I'm a software engineer and I'm maintaining a product that allows a user to run commands and scripts on Linux servers via an SSH connection. We now need to extend this functionality onto Windows.
We have a working solution, using freeSSHd on the Windows server. We're able to connect via SSH and run commands. In order to allow us to run scripts, we need to transfer the script from the Linux web server onto the Windows server via SFTP. We then delete the script once it has run and we have the output.
My question is simple: I'm unfamiliar with SSH on Windows and I'm wondering if a user has SSH configured, how likely is it that they'll have SFTP disabled.

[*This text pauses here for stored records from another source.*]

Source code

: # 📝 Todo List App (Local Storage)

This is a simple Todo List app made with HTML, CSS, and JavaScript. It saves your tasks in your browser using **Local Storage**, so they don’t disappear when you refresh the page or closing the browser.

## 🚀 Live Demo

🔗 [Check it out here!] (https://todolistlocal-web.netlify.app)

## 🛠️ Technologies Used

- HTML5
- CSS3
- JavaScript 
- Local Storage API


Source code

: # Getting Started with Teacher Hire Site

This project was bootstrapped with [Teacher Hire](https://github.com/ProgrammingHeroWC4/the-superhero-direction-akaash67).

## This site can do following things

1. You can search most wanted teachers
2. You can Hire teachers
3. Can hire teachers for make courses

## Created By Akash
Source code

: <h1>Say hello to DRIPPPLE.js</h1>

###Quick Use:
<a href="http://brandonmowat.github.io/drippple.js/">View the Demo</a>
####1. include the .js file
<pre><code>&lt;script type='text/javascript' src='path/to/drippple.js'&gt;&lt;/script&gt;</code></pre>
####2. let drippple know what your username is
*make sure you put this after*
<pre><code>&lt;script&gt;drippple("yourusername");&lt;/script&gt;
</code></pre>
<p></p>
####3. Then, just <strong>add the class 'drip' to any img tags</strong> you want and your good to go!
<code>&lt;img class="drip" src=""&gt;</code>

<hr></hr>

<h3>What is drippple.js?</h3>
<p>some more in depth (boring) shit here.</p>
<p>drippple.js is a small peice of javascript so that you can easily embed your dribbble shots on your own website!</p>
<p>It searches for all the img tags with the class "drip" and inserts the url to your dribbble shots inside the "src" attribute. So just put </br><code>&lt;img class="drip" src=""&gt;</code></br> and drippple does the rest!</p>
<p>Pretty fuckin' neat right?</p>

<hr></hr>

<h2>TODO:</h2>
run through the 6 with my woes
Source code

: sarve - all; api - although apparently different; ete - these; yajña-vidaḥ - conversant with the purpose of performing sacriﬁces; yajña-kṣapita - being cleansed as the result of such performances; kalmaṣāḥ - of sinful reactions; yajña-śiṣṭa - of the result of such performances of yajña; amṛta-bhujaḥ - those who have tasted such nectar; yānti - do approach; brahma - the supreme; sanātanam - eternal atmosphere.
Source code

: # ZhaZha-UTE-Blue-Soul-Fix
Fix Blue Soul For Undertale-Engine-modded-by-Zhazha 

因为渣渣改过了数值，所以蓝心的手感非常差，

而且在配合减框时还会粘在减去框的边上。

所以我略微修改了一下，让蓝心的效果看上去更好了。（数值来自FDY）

I'm aware that SSH isn't standard on Windows and that a user would need to install their own SSH server (freeSSHd in my case). I'm also aware that SFTP is a "subset" of SSH and uses the same port with the same credentials. What I'm concerned about is that a user could refuse to enable SFTP (despite having SSH enabled), meaning that our "solution" won't work.
Basically, is there a precedent or accepted security standard on Windows that would mean that a user would refuse to enable SFTP for some valid, tangible reason, or is the fact that SSH is enabled sufficient to assume that there will be no issues enabling SFTP? Is there anything that would give a user grounds to refuse to enable SFTP despite having SSH installed and enabled?